Dans l’alphabet phonétique international, une voyelle nasale est notée par le même symbole que la voyelle orale correspondante, surmonté d’un tilde (~).
Il y a quatre voyelles nasales en français standard : une antérieure moyenne non arrondie (comme dans fin), une antérieure moyenne arrondie (comme dans brun), une postérieure moyenne arrondie (comme dans front) et une ouverte (comme dans grand). Dans la Vitrine linguistique, ces voyelles nasales sont notées [ẽ], [œ̃], [ɔ̃] et [ã], leurs réalisations phonétiques habituelles au Québec.
Tableau-synthèse
| Antérieures non arrondies | Antérieures arrondies | Postérieures | |
|---|---|---|---|
| Fermées | [i] | [y] | [u] |
| Mi-fermées | [e] [ẽ] | [ø] | [o] |
| Mi-ouvertes | [ɛ] | [œ] [œ̃] | [ɔ] [ɔ̃] |
| Ouvertes | [a] [ã] | [ɑ] |
Le cas particulier de [ə]
La voyelle [ə], souvent appelée schwa ou chva, est la voyelle généralement inaccentuée que l’on trouve dans des mots comme le ou me.
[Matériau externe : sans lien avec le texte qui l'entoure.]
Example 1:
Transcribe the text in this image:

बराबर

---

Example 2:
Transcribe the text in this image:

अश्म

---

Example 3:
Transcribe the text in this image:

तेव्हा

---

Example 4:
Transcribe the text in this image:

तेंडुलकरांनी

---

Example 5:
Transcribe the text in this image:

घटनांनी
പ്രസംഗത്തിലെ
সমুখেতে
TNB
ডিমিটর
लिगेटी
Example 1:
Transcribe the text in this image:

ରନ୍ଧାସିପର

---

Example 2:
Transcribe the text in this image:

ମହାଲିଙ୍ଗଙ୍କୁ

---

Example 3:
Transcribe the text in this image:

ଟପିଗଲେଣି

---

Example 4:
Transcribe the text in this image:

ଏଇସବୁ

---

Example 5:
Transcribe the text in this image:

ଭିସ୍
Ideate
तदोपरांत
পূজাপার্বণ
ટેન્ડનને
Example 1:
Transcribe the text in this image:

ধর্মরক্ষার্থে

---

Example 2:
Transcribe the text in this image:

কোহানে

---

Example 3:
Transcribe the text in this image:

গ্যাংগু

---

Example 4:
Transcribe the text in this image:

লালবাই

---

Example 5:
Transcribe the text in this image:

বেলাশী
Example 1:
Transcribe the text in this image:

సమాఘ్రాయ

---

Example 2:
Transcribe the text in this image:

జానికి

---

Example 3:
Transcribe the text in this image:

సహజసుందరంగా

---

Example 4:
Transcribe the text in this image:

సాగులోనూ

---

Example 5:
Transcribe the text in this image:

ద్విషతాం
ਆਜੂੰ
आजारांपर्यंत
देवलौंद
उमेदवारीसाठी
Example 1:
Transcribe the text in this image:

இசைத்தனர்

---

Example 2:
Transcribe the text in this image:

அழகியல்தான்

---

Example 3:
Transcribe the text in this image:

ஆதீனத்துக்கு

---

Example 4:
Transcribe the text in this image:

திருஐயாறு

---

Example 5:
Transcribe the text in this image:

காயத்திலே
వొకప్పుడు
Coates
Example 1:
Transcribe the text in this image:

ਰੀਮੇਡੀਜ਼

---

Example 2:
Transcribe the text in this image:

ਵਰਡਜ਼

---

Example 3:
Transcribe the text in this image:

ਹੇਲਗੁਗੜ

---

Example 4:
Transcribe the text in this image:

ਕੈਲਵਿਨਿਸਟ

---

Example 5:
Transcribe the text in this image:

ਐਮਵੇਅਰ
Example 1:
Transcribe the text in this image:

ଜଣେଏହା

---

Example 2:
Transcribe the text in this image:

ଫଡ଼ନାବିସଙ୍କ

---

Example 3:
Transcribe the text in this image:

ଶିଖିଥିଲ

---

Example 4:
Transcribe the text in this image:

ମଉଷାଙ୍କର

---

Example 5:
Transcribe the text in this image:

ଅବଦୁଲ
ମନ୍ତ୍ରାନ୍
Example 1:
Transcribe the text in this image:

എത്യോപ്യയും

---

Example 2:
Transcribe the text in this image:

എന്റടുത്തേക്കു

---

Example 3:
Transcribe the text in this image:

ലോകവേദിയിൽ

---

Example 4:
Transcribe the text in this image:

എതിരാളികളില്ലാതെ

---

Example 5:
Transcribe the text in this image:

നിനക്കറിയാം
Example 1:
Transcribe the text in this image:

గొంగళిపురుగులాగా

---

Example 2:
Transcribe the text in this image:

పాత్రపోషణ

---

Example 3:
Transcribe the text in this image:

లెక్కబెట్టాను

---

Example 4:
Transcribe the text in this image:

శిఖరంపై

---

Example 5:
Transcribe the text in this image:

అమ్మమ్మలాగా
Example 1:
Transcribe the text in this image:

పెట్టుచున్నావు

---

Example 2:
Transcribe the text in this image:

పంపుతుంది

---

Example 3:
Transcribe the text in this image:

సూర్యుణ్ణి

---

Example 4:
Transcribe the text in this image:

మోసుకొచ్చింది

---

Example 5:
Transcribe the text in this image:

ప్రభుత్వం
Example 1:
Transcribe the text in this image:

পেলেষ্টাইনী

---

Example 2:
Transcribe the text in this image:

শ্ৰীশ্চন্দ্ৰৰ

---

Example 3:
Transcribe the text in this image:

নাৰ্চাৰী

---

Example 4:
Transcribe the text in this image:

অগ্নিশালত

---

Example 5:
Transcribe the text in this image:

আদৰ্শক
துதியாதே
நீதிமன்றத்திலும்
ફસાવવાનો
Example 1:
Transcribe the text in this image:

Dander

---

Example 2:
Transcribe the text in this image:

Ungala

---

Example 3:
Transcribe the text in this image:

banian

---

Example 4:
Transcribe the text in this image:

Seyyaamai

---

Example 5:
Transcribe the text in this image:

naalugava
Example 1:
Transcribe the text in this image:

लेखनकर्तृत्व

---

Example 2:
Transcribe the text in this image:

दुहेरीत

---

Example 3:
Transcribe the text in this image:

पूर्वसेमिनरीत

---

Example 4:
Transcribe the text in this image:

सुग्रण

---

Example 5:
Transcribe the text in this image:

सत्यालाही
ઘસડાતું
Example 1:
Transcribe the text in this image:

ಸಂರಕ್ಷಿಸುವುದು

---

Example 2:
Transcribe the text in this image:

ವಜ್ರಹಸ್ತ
Plutôt qu’un phonème défini par son opposition avec d’autres voyelles du système selon les traits descriptifs habituels, elle correspond simplement au son produit lorsque les cordes vocales vibrent et que l’air s’écoule pendant que les organes de la phonation sont en position neutre.
Pour cette raison, cette voyelle échappe quelque peu à la classification habituelle. Elle n’est ni antérieure ni postérieure, mais centrale. Son aperture est moyenne, mais ni mi-ouverte ni mi-fermée. Enfin, elle est considérée comme non arrondie et orale, mais elle ne s’oppose à aucune voyelle arrondie ou nasale.
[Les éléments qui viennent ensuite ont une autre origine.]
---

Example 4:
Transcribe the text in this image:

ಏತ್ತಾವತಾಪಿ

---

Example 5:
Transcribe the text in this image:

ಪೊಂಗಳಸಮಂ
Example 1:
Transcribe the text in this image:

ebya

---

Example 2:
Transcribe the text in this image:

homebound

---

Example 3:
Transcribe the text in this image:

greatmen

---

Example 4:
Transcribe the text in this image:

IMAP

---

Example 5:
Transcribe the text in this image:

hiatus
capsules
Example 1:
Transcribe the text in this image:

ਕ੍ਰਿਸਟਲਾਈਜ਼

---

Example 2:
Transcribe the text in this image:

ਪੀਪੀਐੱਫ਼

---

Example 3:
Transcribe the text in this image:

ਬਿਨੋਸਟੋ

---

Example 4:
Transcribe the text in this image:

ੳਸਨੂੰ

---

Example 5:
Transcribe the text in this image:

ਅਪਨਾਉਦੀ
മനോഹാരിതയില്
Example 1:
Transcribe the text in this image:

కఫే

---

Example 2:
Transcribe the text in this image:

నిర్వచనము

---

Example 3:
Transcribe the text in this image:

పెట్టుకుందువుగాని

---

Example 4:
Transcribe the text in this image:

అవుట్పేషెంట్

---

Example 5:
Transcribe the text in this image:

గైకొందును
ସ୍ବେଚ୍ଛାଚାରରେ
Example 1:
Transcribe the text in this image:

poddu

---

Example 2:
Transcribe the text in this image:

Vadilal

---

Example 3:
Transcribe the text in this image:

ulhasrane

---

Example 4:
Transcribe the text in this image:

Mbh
Diversité des réalisations vocaliques dans la francophonie
Le système vocalique du français présente des variations considérables d’une aire géographique à une autre. Le nombre même de voyelles qui ont le statut de phonème peut être variable.
En Europe francophone, on observe une tendance à la neutralisation de certaines oppositions. Des paires de voyelles comme [a] et [ɑ], [ẽ] et [œ̃], [e] et [ɛ] sont prononcées de façon identique par bien des locuteurs et locutrices, avec pour résultat la disparition d’une distinction de prononciation entre des paires de mots comme patte et pâte, brin et brun, ferai et ferais. Cette tendance est souvent notée dans les dictionnaires de langue courante, dans les sections consacrées aux phonèmes.
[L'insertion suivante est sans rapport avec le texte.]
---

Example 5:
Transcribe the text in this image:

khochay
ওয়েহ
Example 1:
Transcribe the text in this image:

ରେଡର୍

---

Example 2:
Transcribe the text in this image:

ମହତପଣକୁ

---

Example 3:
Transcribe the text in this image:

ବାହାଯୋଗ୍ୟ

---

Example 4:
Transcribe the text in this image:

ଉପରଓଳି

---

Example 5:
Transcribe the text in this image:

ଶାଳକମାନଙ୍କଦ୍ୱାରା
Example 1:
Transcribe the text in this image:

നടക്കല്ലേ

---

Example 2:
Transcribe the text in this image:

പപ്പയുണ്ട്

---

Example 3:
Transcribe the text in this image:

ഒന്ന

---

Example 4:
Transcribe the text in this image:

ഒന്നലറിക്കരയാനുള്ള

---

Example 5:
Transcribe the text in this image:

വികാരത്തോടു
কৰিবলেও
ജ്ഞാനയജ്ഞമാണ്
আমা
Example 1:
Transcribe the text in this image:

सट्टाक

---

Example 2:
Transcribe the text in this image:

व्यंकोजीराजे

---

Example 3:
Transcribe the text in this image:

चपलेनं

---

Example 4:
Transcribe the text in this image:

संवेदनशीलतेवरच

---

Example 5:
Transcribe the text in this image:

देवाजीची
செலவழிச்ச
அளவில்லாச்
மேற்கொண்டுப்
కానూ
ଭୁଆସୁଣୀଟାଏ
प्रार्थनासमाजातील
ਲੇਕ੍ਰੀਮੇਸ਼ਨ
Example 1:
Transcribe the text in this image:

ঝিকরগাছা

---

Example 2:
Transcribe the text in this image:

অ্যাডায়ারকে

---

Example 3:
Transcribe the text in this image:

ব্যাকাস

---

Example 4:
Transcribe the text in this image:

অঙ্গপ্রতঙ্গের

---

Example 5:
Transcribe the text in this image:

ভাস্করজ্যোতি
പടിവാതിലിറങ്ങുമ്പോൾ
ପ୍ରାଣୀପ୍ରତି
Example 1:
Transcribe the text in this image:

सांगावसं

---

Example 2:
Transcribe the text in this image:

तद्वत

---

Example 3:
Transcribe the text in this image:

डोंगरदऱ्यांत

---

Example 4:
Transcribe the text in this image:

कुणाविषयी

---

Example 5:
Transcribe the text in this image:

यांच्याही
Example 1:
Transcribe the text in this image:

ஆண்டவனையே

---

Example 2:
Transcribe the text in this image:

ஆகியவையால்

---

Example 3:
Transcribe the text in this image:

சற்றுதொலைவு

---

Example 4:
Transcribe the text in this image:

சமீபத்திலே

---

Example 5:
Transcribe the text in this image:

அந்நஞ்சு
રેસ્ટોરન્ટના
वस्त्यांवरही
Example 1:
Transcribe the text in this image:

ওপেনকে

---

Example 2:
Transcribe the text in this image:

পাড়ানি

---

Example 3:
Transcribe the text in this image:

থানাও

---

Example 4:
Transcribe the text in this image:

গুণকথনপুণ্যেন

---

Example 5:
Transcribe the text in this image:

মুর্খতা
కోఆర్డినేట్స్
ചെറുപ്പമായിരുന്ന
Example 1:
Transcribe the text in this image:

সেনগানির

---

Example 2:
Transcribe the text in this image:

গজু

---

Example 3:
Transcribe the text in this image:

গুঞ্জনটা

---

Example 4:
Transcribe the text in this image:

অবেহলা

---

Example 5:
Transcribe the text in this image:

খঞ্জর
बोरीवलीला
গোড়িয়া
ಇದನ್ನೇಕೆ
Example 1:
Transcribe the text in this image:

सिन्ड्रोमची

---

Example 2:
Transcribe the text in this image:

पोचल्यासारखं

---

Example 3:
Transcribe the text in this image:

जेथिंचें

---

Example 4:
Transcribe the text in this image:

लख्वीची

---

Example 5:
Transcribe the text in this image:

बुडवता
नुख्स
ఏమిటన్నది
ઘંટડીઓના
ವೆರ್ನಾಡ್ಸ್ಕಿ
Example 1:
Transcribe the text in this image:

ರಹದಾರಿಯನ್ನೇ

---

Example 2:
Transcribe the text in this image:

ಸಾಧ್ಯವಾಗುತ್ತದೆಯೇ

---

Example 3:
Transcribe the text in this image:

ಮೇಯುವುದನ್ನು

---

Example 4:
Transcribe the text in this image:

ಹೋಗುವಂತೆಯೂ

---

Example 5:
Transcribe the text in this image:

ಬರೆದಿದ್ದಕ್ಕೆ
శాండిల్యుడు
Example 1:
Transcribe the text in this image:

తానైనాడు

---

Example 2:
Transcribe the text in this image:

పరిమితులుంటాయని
Au Québec, au contraire, la tendance est à la distinction. Non seulement les oppositions entre [a] et [ɑ], [ẽ] et [œ̃], [e] et [ɛ] sont maintenues, mais on y distingue un [ɛ] bref, que l’on trouve dans des mots comme sept, et un [ɛ] long et généralement sujet à une diphtongaison plus ou moins importante, noté [ɛ:], comme dans le mot neige. Cela permet d’opposer des mots comme faite [fɛt] et fête [fɛ:t], prononcés de façon identique ailleurs en francophonie. Pour cette raison, on considère parfois [ɛ:] comme un phonème à part entière au Québec. Il existe d’ailleurs des langues, comme l’allemand, dont le système phonologique oppose systématiquement voyelles brèves et voyelles longues.
Le timbre de certaines voyelles, c’est-à-dire l’ensemble de leurs traits descriptifs, peut aussi être sujet à des variations. Cela est particulièrement vrai des nasales : en effet, puisqu’elles sont peu nombreuses, leur prononciation peut varier davantage sans que le phonème perçu s’en trouve affecté. Au Québec, la nasale ouverte est généralement réalisée comme [ã], et la nasale moyenne antérieure non arrondie, comme [ẽ]; en Europe, elles correspondent généralement à [ɑ̃] et [ɛ̃], respectivement.